[Extract provided — start]

Overriding hashCode()

In the earlier post I have written about overriding equals().  A major contract of overriding equals() is, when you override equals() you have to override hashCode().  It is like they both complete each other.  It is of no using having one and not the other.  This may lead to inappropriate behaviour of the code.  The contract says:

1.      During the execution of an application the hashCode() should return consistent value no matter how many times it is called.  The integer may not remain same from one execution to another.

2.      If two objects are equal according to equals() then their hashCode() should also be same.

3.      It is not required that two different objects which are not equal according to equals(), should return different values.  Though returning different result may lead to better performance of hash tables.

So the second important point here is equal object must have equal hash codes.  Let us take an example which overrides equals() but no hashCode():

public final class PhoneNumber {

    private final int areaCode;

    private final int prefix;

    private final int lineNumber;

    public PhoneNumber(int areaCode, int prefix, int lineNumber) {

        super();

        this.areaCode = areaCode;

        this.prefix = prefix;

        this.lineNumber = lineNumber;

    }

    @Override

    public boolean equals(Object obj) {

        if (obj == this) {

            return true;

        }

        if (!(obj instanceof PhoneNumber)) {

            return false;

        }

        PhoneNumber pn = (PhoneNumber) obj;

        return pn.areaCode == this.areaCode && pn.prefix == this.prefix && pn.lineNumber == this.lineNumber;

    }

}
Now if the calling application is something like this:

Map<PhoneNumber, String> m = new HashMap<PhoneNumber, String>();

m.put(new PhoneNumber(100, 200, 300), "Radha");

m.get(new PhoneNumber(100, 200, 300));

As you can see there are 2 objects here.  1^st one is creating the object in put() and the second is getting the created object.  Functionally the get() should be able to get the object, but it won’t.  It will return null.  The reason to this is we have not overridden hashCode().  What happens here is when we are calling put() the hash code is calculated and put in some bucket.  Now when get() is called it will return a different hash code which may be in different bucket.  So as the hash codes are not matching, it won’t further go ahead and match equals() and will return null.

[Extract provided — finish]
[Available data — start]

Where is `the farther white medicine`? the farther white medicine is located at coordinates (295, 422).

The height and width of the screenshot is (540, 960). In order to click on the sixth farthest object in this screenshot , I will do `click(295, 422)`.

[Available data — finish]

> [The task] Reproduce the whole post on overriding hashCode() above, word for word and with its code unchanged.

> [Answer box]
Overriding hashCode()

In the earlier post I have written about overriding equals().  A major contract of overriding equals() is, when you override equals() you have to override hashCode().  It is like they both complete each other.  It is of no using having one and not the other.  This may lead to inappropriate behaviour of the code.  The contract says:

1.      During the execution of an application the hashCode() should return consistent value no matter how many times it is called.  The integer may not remain same from one execution to another.

2.      If two objects are equal according to equals() then their hashCode() should also be same.

3.      It is not required that two different objects which are not equal according to equals(), should return different values.  Though returning different result may lead to better performance of hash tables.

So the second important point here is equal object must have equal hash codes.  Let us take an example which overrides equals() but no hashCode():

public final class PhoneNumber {

    private final int areaCode;

    private final int prefix;

    private final int lineNumber;

    public PhoneNumber(int areaCode, int prefix, int lineNumber) {

        super();

        this.areaCode = areaCode;

        this.prefix = prefix;

        this.lineNumber = lineNumber;

    }

    @Override

    public boolean equals(Object obj) {

        if (obj == this) {

            return true;

        }

        if (!(obj instanceof PhoneNumber)) {

            return false;

        }

        PhoneNumber pn = (PhoneNumber) obj;

        return pn.areaCode == this.areaCode && pn.prefix == this.prefix && pn.lineNumber == this.lineNumber;

    }

}
Now if the calling application is something like this:

Map<PhoneNumber, String> m = new HashMap<PhoneNumber, String>();

m.put(new PhoneNumber(100, 200, 300), "Radha");

m.get(new PhoneNumber(100, 200, 300));

As you can see there are 2 objects here.  1^st one is creating the object in put() and the second is getting the created object.  Functionally the get() should be able to get the object, but it won’t.  It will return null.  The reason to this is we have not overridden hashCode().  What happens here is when we are calling put() the hash code is calculated and put in some bucket.  Now when get() is called it will return a different hash code which may be in different bucket.  So as the hash codes are not matching, it won’t further go ahead and match equals() and will return null.